[Text section]
▶

No I want a cite for “There was a very large-scale experiment done on the efficacy of faith healing in the 14th century, when the Black Death swept through Europe…
Everyone prayed for the plague to spare their family, their town, their country. But the death rate among Christians was the same as the death rate among Jews, Muslims, and pagans.” both that the death rate was the same and that the “Jews, Muslims, and pagans” didnt pray for healing. And that the death rate would have been the same had no one prayed.
I have shown cites on the efficiency of placebos and that Faith healing can act as a placebo. You don’t seem to want to believe science.
Sounds like reverse cherry-picking.
Many (perhaps all!) ancient texts contain combinations of truth and fantasy. Herodotus wrote of cyclops. Do we throw out the Battle of Marathon?

◀

[What you will do]
1. In the faith-healing exchange, why does one writer say the other doesn't seem to want to believe science? Answer in one to three sentences.
2. In the faith-healing exchange, which groups' death rate is said to have matched that of Christians during the Black Death?
Answer using only the text.

Stored entries:

▶

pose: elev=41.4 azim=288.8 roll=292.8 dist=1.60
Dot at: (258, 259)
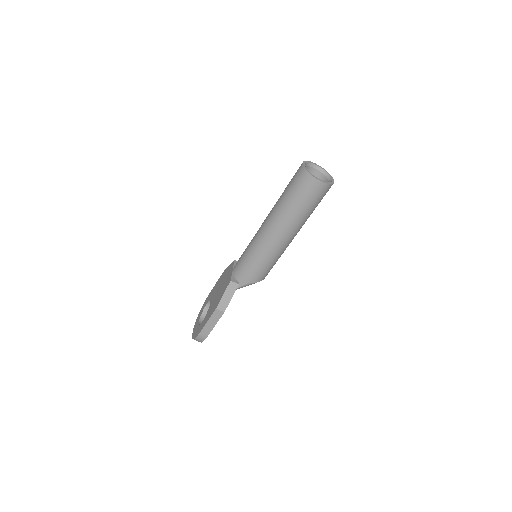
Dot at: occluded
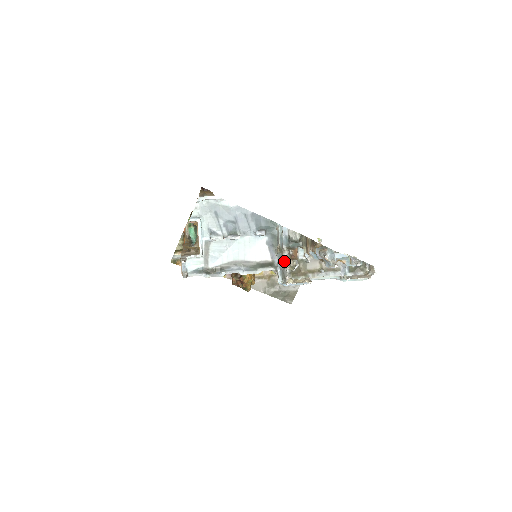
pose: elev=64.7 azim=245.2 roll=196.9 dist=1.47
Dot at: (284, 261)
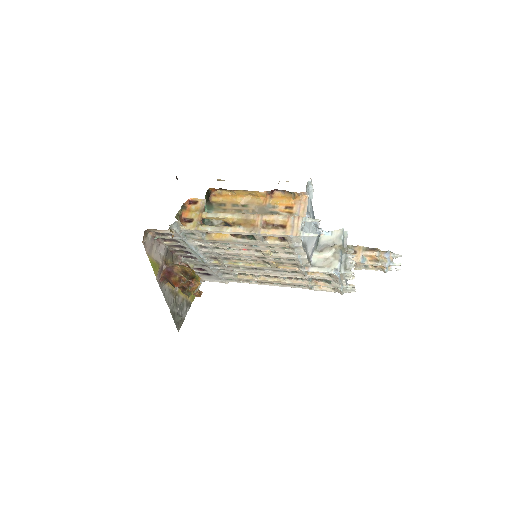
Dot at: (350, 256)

◀

[Expected outputs]
1. The writer says they have already shown cites on the efficiency of placebos and that faith healing can act as a placebo. Since the other person still rejects faith healing's effect, the writer concludes that person doesn't seem to want to believe science.

2. Jews, Muslims, and pagans.